During the oral arguments, Neal Katyal, an attorney for the Common Cause organization, brought up past remarks that the Supreme Court made in the Bush v. Palm Beach County Canvassing Board case.
“And Justice Thomas, it’s the same point picking up on Justice Kavanaugh’s questioning. Palm Beach, the court said that sovereignty was at its apex when talking about state constitutions and interpretations by state courts,” Katyal said. “This Court never second-guessed state interpretations of their own constitutions.”
In Katyal’s remarks, he specifically mentioned page 78 of the Bush v.
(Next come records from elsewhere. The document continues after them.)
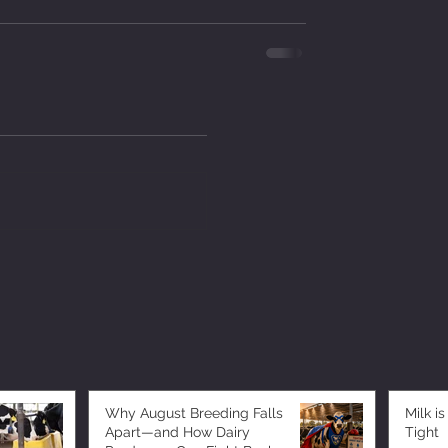
Why August Breeding Falls
Milk is
Apart—and How Dairy
Tight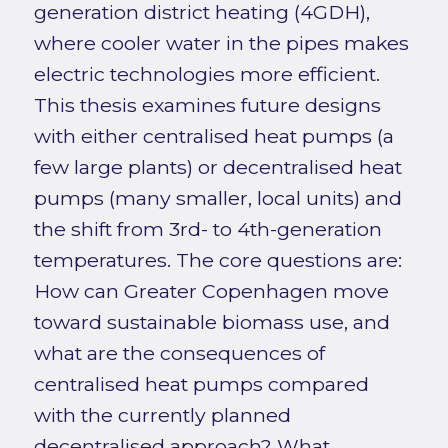
generation district heating (4GDH),
where cooler water in the pipes makes
electric technologies more efficient.
This thesis examines future designs
with either centralised heat pumps (a
few large plants) or decentralised heat
pumps (many smaller, local units) and
the shift from 3rd- to 4th-generation
temperatures. The core questions are:
How can Greater Copenhagen move
toward sustainable biomass use, and
what are the consequences of
centralised heat pumps compared
with the currently planned
decentralised approach? What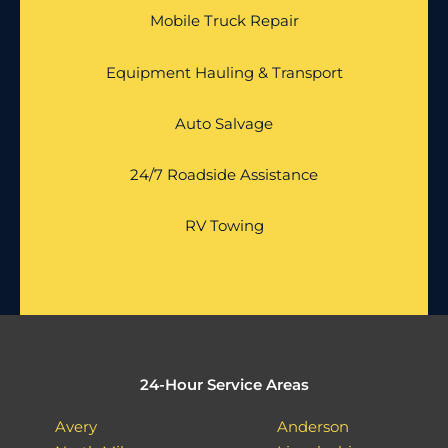
Mobile Truck Repair
Equipment Hauling & Transport
Auto Salvage
24/7 Roadside Assistance
RV Towing
24-Hour Service Areas
Avery
Anderson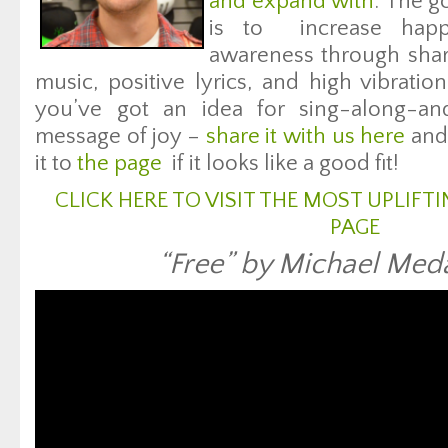
and expand with
. The g
is to increase happ
awareness through shar
music, positive lyrics, and high vibratio
you’ve got an idea for sing-along-an
message of joy –
share it with us here
and 
it to
the page
if it looks like a good fit!
CLICK HERE TO VISIT THE MOST UPLIF
PAGE
“Free” by Michael Meda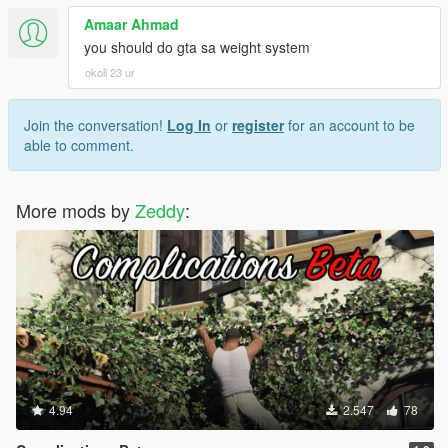
Amaar Ahmad
you should do gta sa weight system
okoli 23 ur
Join the conversation!
Log In
or
register
for an account to be
able to comment.
More mods by
Zeddy
:
4.94
2.547
78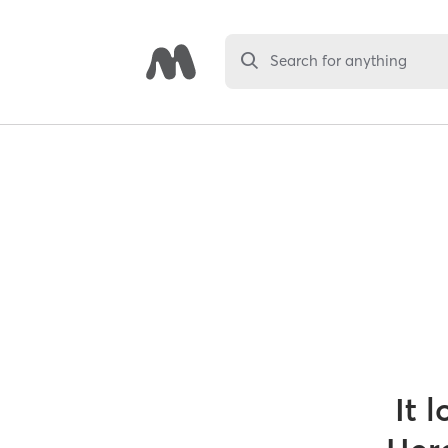
Search for anything
It 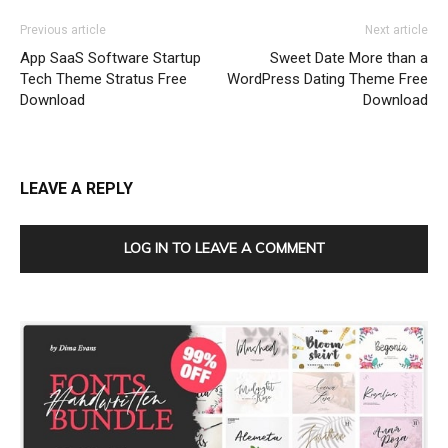
Previous article
Next article
App SaaS Software Startup
Sweet Date More than a
Tech Theme Stratus Free
WordPress Dating Theme Free
Download
Download
LEAVE A REPLY
LOG IN TO LEAVE A COMMENT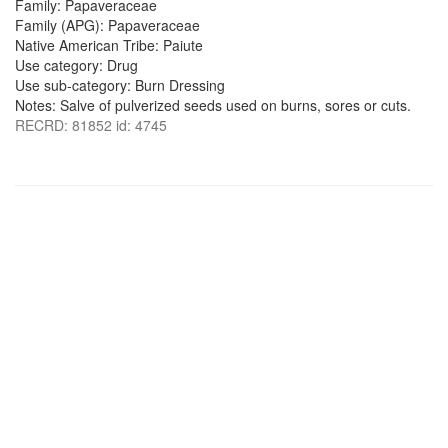
Family: Papaveraceae
Family (APG): Papaveraceae
Native American Tribe: Paiute
Use category: Drug
Use sub-category: Burn Dressing
Notes: Salve of pulverized seeds used on burns, sores or cuts.
RECRD: 81852 id: 4745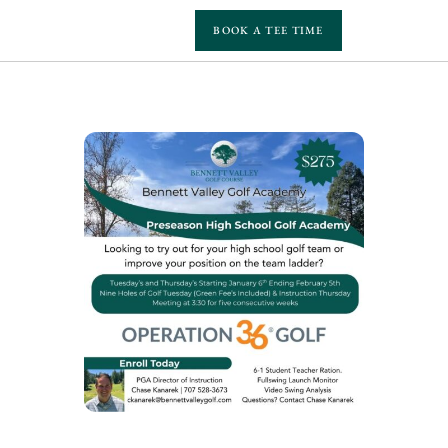
BOOK A TEE TIME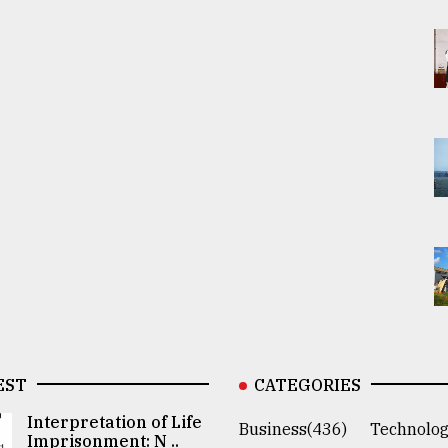
EST
CATEGORIES
Interpretation of Life
Business(436)
Technolog
Imprisonment: N ..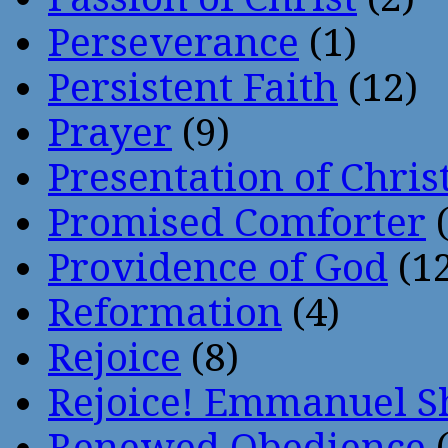
Perseverance
(1)
Persistent Faith
(12)
Prayer
(9)
Presentation of Chris
Promised Comforter
(
Providence of God
(12
Reformation
(4)
Rejoice
(8)
Rejoice! Emmanuel S
Renewed Obedience
(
Palm Beach County Canvassing Board ruling, where the Court said, “It is fundamental that state courts be left free and unfettered by us in interpreting their state constitutions.”
Thomas briefly interrupted Katyal’s to point out that he was a member of the Supreme Court during that ruling.
Earlier in their discussion, Thomas said that he has waited 30 years to ask Katyal questions, which came after Katyal said to Thomas that he has waited “for this precise case because it speaks to your method of interpretation, which is history, and the founding evidence here is overwhelming.”
Katyal then went on to bring up several points, saying that the Constitution uses the same word, legislatures, as the Articles of Confederation.
“Second, after the Constitution was ratified, state’s kept regulating it,” Katyal said. “States like Delaware and Maryland and Mississippi expressly regulated federal elections.”
Katyal also brought up New York in 1792, saying that three judges and one governor “vetoed a federal elections bill for the selection of delegates to the House of Representatives.”